As others have said before, the SMTP protocol does not guarantee that the message will be delivered, nor that the Email Client will send a notification that the message has been received.
However, some email clients (such as Outlook
or the Thunderbird
) are capable of interpreting the Header Disposition-Notification-To
and send a notification.
public void PrepararNotificacoes(ref MailMessage mensagem)
{
mensagem.DeliveryNotificationOptions = DeliveryNotificationOptions.OnFailure | DeliveryNotificationOptions.OnSuccess | DeliveryNotificationOptions.Delay;
mensagem.Headers.Add("Disposition-Notification-To", "[email protected]");
}
In this case the notification will not be sent to a URL, but to an email, and even if the email is received, there is no guarantee that the notification email will be sent or that it will reach its destination.

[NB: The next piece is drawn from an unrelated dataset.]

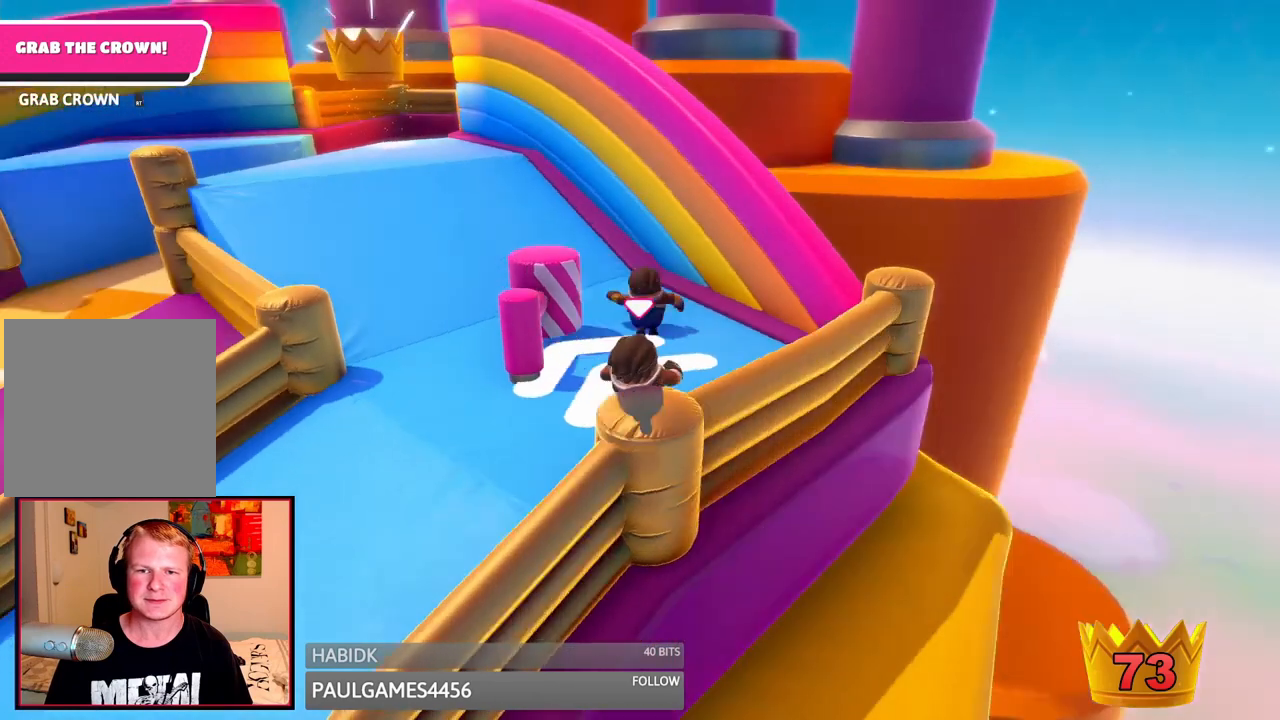
{"dt_ms": 500, "buttons": [], "left_stick": "up", "right_stick": "center", "events": [[42, "right_stick", "center"], [167, "right_stick", "down"], [375, "right_stick", "left"], [500, "right_stick", "center"]]}
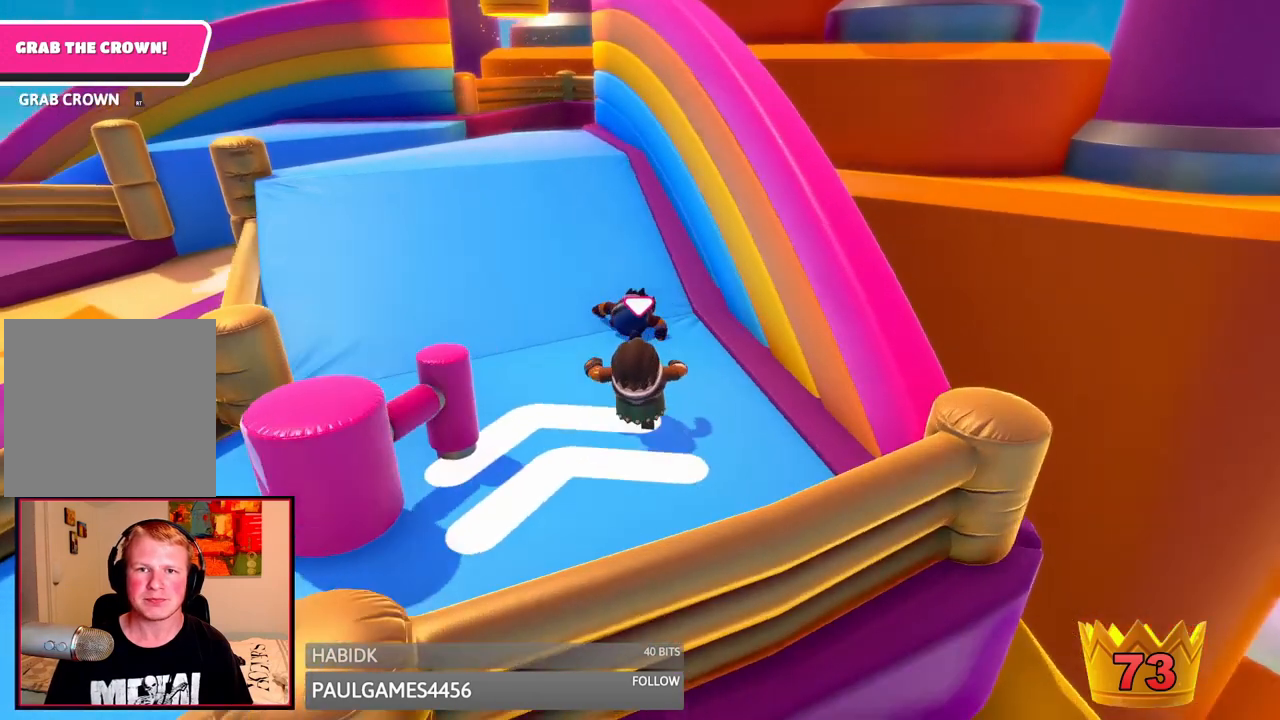
{"dt_ms": 500, "buttons": [], "left_stick": "up", "right_stick": "center", "events": []}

As an alternative to automate this process, you can create a POP3 service that receives the notification emails, this service can write to your Bank, create a WCF Client, etc... in this way you could register that the email was read.
@Marconi, if all your customers use an Email Client (like Outlook, Thunderbird, etc), you can set the property
MailMessage.DeliveryNotificationOptions
forDeliveryNotificationOptions.OnSuccess
and add a notification email to the propertyMailMessage.ReplyToList
– Tobias Mesquita
@Tobymosque Send see in a reply, may help someone. Unaware of these properties.
– Marconi
@Marconi, I honestly do not find this property very useful, it basically sends you a confimation email and works only if the User uses a non-web Email Client.
– Tobias Mesquita
@Tobymosque understood, more anyway is already a great help.